LAUSR

Abstract Although significant advances have been made by magnetite nanoparticles for the applications in magnetic hyperthermia, the optimization and related mechanism of heating efficiency is nevertheless a challenge. Fe3O4 nanoparticles are synthesized by solvothermal method at the different annealing temperature. The annealing regulated the activation energy in the reaction process and plays a major role in controlling the size and cation distribution in the spinel ferrite. In this work, we have carried out a comprehensive study on the impact of cation distribution towards tuning the structural and magnetic parameters and finally optimizing the heating efficiency of the nanoparticles for magnetic hyperthermia application. Characteristics structural parameters have been examined from X-ray diffraction spectra by employing standard Rietveld refinement techniques.
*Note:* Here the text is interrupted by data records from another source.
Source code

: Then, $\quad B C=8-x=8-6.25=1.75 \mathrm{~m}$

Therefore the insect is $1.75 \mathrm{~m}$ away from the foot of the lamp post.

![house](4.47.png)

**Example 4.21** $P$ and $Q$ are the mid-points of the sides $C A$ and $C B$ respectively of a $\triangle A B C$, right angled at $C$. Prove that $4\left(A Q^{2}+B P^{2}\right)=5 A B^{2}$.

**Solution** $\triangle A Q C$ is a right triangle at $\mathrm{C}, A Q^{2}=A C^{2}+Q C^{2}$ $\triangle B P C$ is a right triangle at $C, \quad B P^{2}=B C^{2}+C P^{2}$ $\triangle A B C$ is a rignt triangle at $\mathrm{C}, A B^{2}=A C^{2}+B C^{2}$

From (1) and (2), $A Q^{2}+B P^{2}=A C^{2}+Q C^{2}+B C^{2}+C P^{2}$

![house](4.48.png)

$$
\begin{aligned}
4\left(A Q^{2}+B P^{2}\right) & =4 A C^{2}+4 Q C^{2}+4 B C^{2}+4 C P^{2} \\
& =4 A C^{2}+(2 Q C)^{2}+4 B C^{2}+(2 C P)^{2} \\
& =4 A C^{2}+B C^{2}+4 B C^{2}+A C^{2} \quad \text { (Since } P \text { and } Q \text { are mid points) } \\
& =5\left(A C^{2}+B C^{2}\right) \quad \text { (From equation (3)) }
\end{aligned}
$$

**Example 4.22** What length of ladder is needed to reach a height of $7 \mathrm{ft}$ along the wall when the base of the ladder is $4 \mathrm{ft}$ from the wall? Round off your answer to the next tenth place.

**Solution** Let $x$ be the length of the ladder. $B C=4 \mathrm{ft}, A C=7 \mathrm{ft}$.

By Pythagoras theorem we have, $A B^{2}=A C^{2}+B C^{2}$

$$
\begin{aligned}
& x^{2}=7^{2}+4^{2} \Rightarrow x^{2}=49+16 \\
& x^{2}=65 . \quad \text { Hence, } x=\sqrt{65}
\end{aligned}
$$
Crystallite sizes as calculated from Uniform Stress Deformation Model are found to decrease with heat treatment as supported by the HRTEM study. Cation migration is confirmed from the XRD peak intensity and FTIR study. The saturation magnetization (MS) and magnetic anisotropy (Keff) extracted from the classical Langevin fitting of the M−H data are found to increase with the accelerating annealing temperature. This increase is ascribed to the dominance of cationic re-arrangement in the variation of magnetic parameters. The perceived specific absorption rate (SAR) for annealed nanoparticles are significantly higher than the un-annealed one. SAR escalates with intensifying annealing temperature. It can be established that the particle size and magnetic anisotropy plays a key role in enhancing the heating efficiency of the Fe3O4 nanoparticles.